Dalam sebuah foto di REUTERS (24/2/2020), tampak gambar seorang pria muslim berbaju putih berlumuran darah karena dikeroyok segerombolan orang. Gambar-gambar dan video yang memperlihatkan kekerasan banyak tersebar ke seluruh dunia. Netizen di Indonesia, khususnya kaum Muslimin pun memperlihatkan kemarahannya dengan menggaungkan tagar #ShameOnYouIndia yang menjadi trending topic.

Bentrok ini merupakan puncak dari protes yang telah terjadi sejak UU kontroversial tersebut disahkan pada Desember tahun lalu.

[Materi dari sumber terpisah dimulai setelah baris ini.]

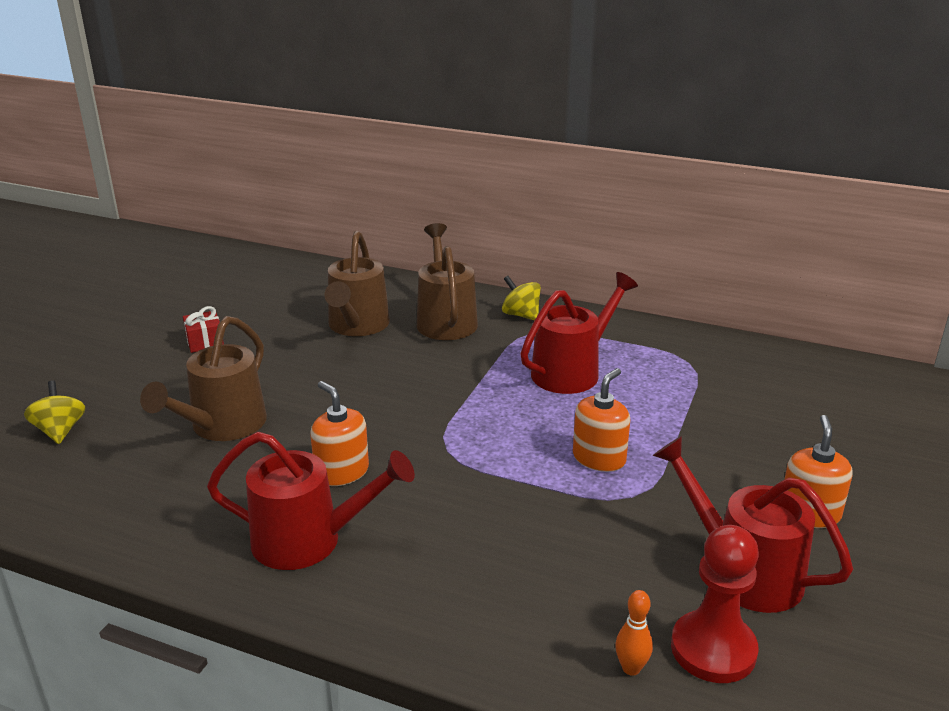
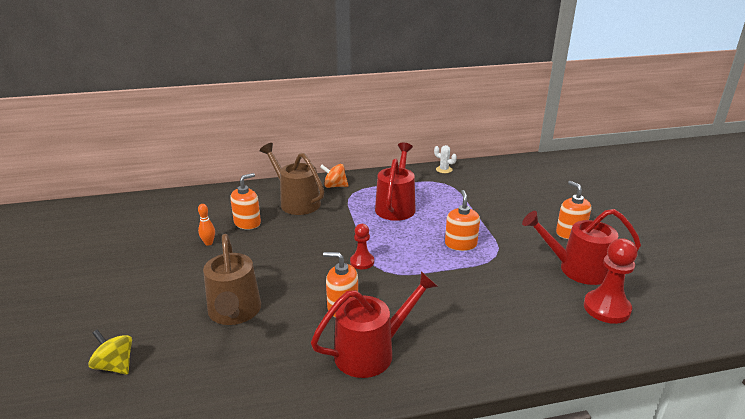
camera: 35 degrees left, 0 degrees up
(205, 342) = (154, 267): red gift -> none
(357, 326) = (247, 223): brown watering can -> orange soap dispenser
(433, 427) = (362, 262): none -> red pawn
(521, 315) = (335, 186): yellow spinning top -> orange spinning top
(631, 668) = (589, 333): orange bowling pin -> orange bowling pin (208, 243)
(715, 342) = (444, 169): none -> white cactus

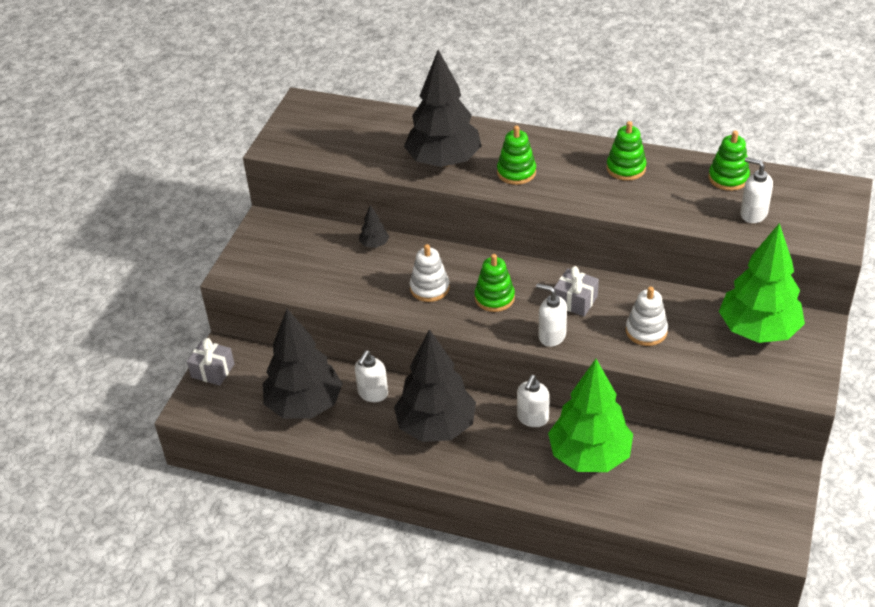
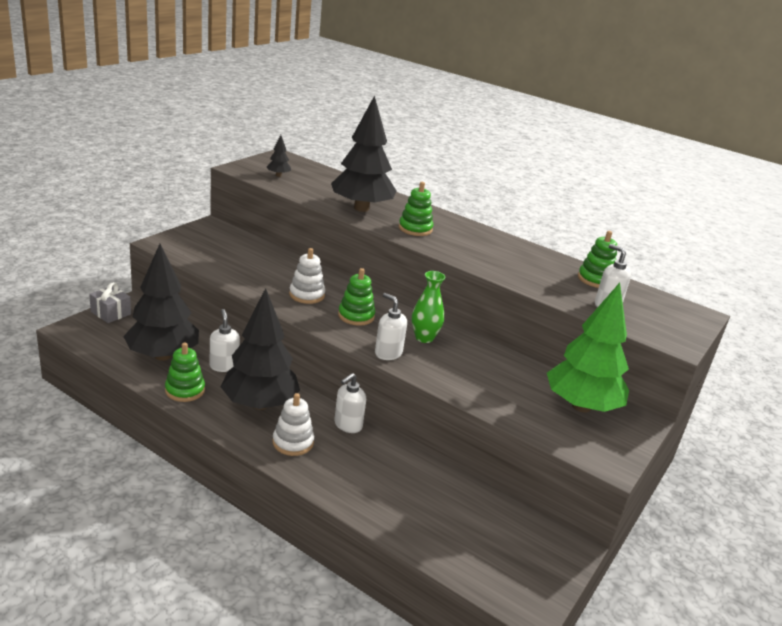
camera: 10 degrees right, 15 degrees down
(372, 393) = (224, 366): white soap dispenser -> white soap dispenser turned 120 degrees clockwise
(374, 244) = (283, 259): black tree -> black tree (278, 175)
(575, 301) = (424, 338): grey gift -> green vase
(589, 456) = (381, 469): green tree -> none
(626, 168) = (509, 251): green stacking toy -> green stacking toy (185, 390)
(646, 331) = (475, 375): white stacking toy -> white stacking toy (293, 442)

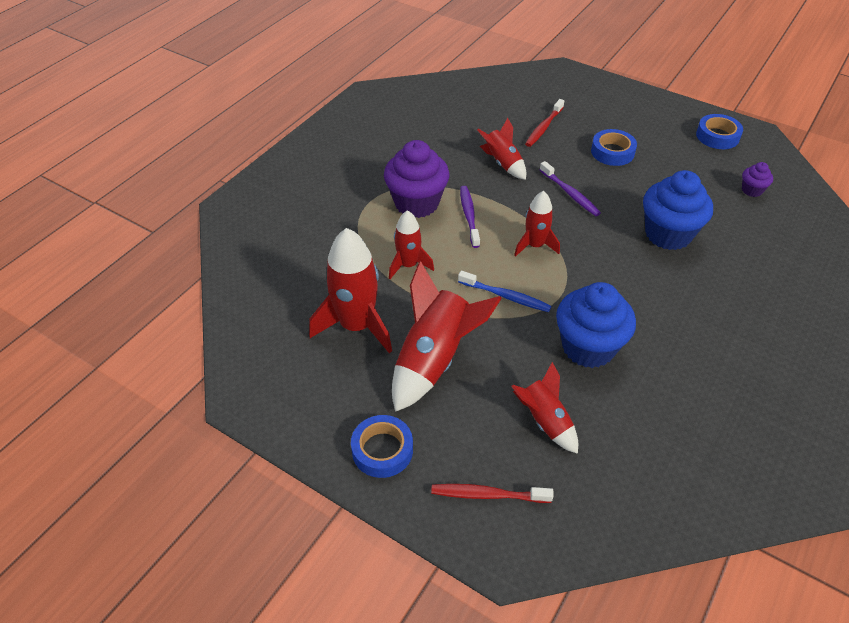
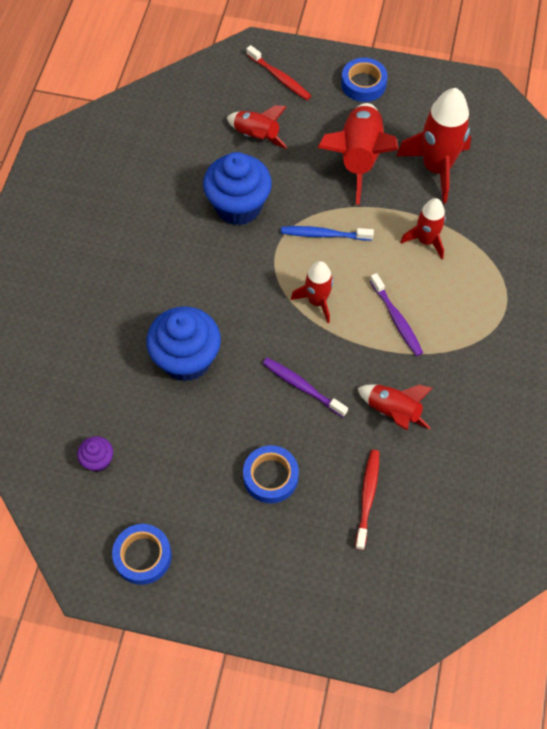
camera: 160 degrees right, 15 degrees up
(416, 203) = (457, 319): purple cupcake -> none
(487, 495) = (280, 78): red toothbrush -> red toothbrush turned 60 degrees clockwise

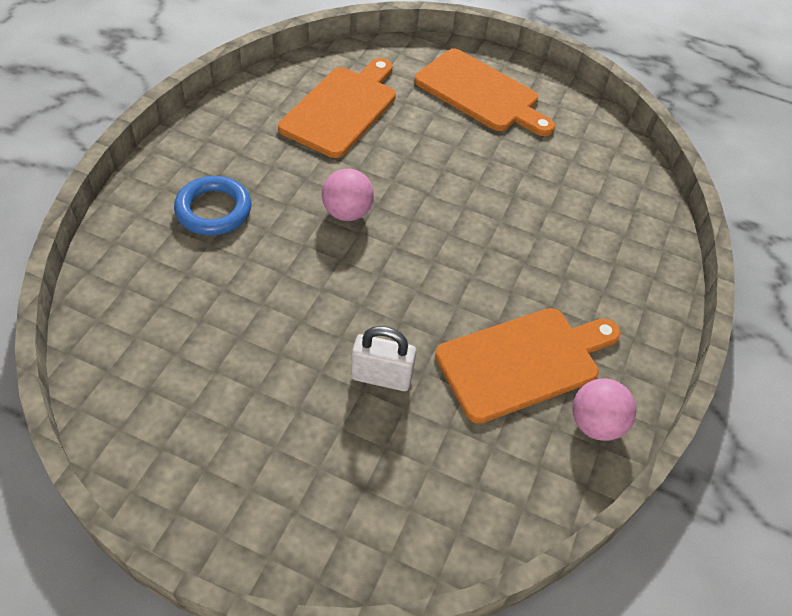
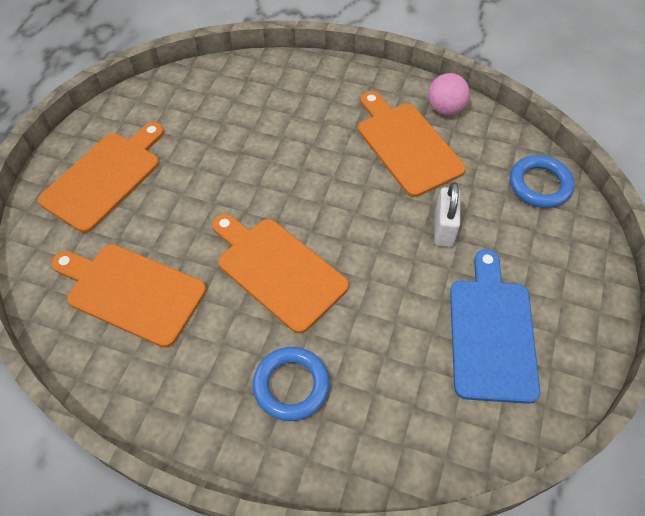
camera: 90 degrees left, 5 degrees up
(224, 395) = (491, 333): none -> blue cutting board
(347, 212) = (277, 270): pink ball -> orange cutting board
(444, 518) = (539, 185): none -> blue ring

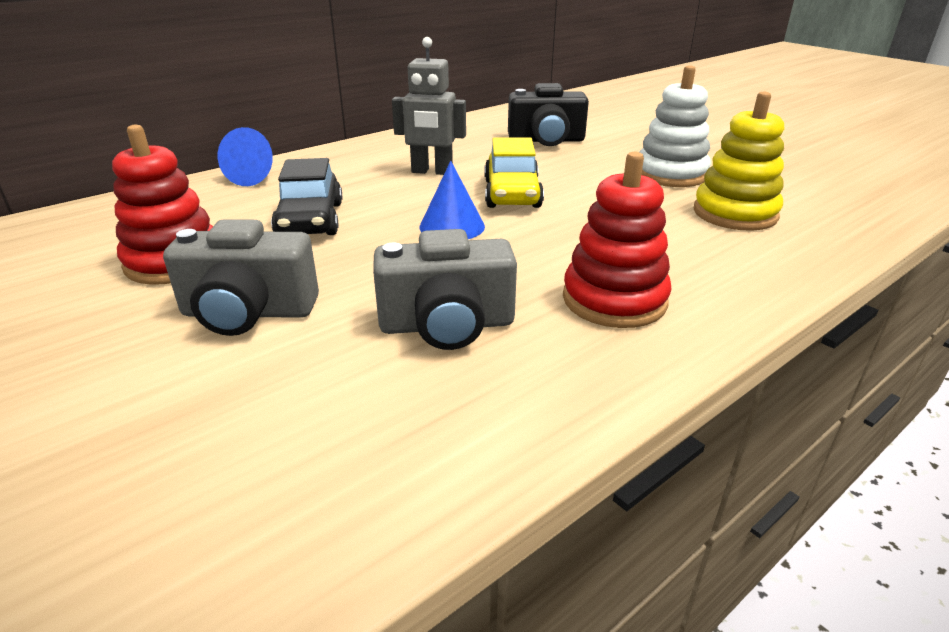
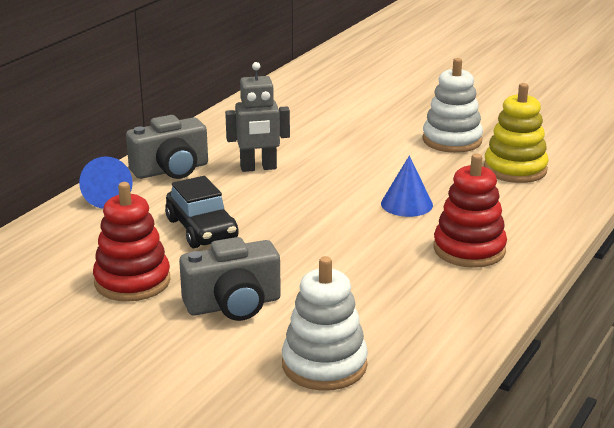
camera: 20 degrees left, 5 degrees down
(269, 432) = (324, 365): none -> white stacking toy
(447, 325) = (375, 286): grey camera -> grey camera (171, 170)
(452, 226) = (318, 215): blue cone -> blue cone (406, 204)
(512, 194) = (341, 179): yellow car -> none
(546, 140) = (330, 120): black camera -> none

Dilansir dari arabnews.com (25/2/2020), UU kewarganegaraan ini telah menimbulkan kekhawatiran, bahwa Perdana Menteri Narendra Modi bermaksud meminggirkan 200 juta Muslim di India. Kekhawatiran tersebut telah dibantah oleh Modi, namun nyatanya, di UU tersebut memang terdapat diskriminasi untuk kaum Muslimin.

UU tersebut memberikan kewarganegaraan kepada orang-orang Hindu, Parsi, Sikh, Budha, Jain dan Kristen dari luar negeri (Afghanistan, Bangladesh, Pakistan) yang mengungsi ke India, namun komunitas Muslim dikecualikan. Banyak kalangan merasa curiga, bahwa UU tersebut sebenarnya merupakan langkah Perdana Menteri Narendra Modi untuk memarginalkan 200 juta Muslim di India.

Bentrok keras yang dipicu UU kontroversial tersebut terjadi bersamaan dengan kedatangan presiden Donald Trump di New Delhi. Sebelumnya, protes keras telah terjadi di sebagian masyarakat India. Bahkan, banyak pula warga India yang bukan Muslim ikut memprotes UU diskriminatif tersebut.